I found all this quite surprising. In some ways I was expecting more. Maybe my expectations were screwed up, or maybe its just been too long since I bothered to learn a new algorithm. Do other people find "new and different" algorithms a little intimidating?

The next step

Learning to rank algorithms are cool, and I'm looking forward to seeing these approaches explored more in the coming years. However, I'm also looking forward to the big thing after that. My biggest takeaway from learning to rank is that if we have a metric, we can optimize it. Give a human a number that they can manipulate, and convince them it should be bigger and they will make that number go up. So why stop at ranking? I want to see learning to recommend.

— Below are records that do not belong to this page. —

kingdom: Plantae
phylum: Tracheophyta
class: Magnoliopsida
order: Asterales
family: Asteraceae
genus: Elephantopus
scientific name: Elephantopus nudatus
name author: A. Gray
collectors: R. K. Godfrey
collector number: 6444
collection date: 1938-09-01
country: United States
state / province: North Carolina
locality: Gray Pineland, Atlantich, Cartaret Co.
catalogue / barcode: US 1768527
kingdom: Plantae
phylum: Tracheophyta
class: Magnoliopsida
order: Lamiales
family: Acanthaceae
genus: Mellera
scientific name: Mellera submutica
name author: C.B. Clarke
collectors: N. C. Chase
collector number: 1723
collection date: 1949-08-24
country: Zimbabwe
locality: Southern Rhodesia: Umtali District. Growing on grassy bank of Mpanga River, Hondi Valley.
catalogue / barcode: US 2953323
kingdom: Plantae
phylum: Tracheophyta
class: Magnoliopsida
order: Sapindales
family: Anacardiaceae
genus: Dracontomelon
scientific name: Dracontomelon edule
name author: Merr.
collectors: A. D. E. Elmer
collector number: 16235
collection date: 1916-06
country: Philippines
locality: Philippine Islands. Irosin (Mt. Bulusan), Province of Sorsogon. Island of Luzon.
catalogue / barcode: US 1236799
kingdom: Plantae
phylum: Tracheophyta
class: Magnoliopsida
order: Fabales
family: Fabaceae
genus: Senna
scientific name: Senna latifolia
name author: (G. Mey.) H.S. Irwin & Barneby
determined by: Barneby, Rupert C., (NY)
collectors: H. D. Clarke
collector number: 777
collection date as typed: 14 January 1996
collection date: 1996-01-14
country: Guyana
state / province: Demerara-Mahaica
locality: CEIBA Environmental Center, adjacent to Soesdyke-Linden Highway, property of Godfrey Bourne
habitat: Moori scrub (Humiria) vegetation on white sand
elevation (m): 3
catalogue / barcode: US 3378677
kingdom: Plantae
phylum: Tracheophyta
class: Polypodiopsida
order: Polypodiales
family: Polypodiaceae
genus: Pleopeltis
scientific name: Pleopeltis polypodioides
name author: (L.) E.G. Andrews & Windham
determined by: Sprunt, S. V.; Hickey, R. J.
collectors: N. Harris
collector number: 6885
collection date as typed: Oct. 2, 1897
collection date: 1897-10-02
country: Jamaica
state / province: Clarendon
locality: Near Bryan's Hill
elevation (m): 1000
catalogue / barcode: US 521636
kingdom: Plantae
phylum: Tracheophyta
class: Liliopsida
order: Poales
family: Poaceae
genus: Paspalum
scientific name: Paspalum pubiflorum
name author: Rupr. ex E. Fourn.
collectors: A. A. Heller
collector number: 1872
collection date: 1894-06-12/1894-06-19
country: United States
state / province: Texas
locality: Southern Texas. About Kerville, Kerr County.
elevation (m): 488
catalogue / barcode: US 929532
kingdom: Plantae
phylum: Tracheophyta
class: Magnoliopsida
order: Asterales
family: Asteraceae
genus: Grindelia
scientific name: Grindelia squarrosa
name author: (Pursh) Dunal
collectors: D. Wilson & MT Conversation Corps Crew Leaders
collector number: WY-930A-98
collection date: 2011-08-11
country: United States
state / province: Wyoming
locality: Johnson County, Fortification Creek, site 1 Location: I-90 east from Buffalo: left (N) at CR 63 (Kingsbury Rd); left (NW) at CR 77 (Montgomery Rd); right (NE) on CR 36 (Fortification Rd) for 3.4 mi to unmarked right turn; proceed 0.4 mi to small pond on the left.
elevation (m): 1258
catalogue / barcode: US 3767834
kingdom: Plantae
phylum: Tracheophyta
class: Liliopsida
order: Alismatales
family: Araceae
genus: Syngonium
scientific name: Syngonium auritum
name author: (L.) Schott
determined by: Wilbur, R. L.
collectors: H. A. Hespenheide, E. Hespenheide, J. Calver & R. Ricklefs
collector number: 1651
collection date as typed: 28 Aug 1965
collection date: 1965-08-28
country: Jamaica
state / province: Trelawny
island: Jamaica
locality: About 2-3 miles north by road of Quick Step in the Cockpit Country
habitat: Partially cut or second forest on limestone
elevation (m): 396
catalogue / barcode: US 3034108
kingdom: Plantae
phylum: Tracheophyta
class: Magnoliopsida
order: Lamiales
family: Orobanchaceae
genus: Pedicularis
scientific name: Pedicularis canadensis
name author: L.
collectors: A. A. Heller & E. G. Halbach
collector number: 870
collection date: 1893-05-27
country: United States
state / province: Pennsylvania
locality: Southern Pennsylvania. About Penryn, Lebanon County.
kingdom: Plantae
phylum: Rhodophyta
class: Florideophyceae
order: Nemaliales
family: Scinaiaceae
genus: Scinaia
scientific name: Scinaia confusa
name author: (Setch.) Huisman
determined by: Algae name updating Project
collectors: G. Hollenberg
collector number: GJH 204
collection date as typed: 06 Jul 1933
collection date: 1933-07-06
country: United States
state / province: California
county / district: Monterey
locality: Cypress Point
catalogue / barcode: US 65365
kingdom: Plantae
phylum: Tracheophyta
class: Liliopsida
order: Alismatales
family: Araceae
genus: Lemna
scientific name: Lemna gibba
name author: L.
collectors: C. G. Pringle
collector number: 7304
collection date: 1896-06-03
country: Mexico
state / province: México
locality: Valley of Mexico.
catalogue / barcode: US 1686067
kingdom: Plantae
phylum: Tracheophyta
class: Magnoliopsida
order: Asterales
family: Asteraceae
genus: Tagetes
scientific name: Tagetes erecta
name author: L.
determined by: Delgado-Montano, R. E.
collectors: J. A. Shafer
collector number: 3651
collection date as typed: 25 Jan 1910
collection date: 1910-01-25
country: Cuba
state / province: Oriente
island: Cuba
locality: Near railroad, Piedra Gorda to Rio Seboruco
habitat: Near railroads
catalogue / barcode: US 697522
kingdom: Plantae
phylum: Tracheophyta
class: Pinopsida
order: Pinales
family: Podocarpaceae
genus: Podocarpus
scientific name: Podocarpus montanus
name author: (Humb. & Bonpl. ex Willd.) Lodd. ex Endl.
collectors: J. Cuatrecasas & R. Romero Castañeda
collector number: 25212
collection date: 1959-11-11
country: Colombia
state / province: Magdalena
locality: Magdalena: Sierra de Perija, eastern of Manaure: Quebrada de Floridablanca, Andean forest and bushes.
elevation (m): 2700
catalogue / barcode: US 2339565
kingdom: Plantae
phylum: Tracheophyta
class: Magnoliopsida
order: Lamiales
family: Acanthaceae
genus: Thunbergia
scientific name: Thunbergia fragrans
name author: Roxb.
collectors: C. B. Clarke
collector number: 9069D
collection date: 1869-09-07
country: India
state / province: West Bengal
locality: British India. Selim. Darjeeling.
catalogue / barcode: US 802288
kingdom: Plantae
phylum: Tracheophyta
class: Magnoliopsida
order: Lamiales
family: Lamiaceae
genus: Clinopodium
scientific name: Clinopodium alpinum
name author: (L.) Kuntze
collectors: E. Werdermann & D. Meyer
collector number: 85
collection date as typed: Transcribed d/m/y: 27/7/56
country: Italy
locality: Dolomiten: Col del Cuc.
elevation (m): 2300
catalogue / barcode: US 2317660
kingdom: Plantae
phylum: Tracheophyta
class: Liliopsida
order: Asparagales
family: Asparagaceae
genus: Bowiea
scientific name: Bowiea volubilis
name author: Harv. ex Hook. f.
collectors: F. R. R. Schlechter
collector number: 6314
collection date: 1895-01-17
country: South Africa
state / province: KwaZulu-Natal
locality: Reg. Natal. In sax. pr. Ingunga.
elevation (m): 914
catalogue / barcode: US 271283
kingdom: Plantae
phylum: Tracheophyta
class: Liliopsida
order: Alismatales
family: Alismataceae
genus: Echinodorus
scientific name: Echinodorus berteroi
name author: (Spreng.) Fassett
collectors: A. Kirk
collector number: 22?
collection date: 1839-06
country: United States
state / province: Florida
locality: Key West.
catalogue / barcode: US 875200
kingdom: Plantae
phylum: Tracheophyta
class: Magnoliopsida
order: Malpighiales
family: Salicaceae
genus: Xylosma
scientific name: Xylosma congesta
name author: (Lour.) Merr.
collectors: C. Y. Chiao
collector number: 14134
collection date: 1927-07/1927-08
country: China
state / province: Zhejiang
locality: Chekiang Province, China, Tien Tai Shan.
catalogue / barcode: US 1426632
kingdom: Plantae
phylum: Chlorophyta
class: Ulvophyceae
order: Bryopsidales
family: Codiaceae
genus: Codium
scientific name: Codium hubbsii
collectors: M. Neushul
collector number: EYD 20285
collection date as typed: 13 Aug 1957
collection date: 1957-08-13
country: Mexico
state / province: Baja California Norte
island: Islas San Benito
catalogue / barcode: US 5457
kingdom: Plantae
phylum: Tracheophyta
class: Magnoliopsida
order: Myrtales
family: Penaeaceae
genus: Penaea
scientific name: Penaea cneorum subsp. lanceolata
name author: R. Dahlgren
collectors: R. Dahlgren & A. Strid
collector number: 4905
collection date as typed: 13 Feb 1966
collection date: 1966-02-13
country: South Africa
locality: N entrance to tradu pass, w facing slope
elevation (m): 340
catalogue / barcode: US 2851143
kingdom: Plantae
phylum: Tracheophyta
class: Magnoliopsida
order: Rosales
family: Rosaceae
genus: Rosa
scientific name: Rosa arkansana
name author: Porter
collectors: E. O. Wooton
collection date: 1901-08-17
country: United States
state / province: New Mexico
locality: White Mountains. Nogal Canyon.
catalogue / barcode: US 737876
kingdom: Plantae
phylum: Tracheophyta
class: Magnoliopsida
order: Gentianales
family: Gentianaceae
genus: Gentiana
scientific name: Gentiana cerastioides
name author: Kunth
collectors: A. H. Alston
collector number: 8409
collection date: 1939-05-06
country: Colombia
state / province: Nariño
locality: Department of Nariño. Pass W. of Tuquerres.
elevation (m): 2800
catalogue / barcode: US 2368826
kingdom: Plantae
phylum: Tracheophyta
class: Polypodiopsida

Recommendation and ranking are two very similar tasks. If you can't accurately predict that a user will like on item better than another, or that one item should be at the front of a list instead of another, then recommendation is impossible. Simply ranking, however, isn't the same as recommendation; Its necessary, but not sufficient. An example: we know from past work that properties like the diversity of the recommendation matters to user satisfaction. We can measure diversity (many ways), we can manipulate diversity (many ways), and we have some ideas about how diversity relates to satisfaction. Current learning to rank recommender algorithms make no account of the diversity of their recommendations. Furthermore, I don't see how to account for diversity in a deep way in these algorithms and metrics.

What I want to see is learning to recommend algorithms, that optimize directly (well, approximately, through well founded proxies I suppose) the system's users' satisfaction with the recommendations, or the amount of support the recommendations actually offer the user. These algorithms will need to grow off of the learning to rank algorithms, but go further to account for properties like diversity. I think we can do it; I think it will be cool.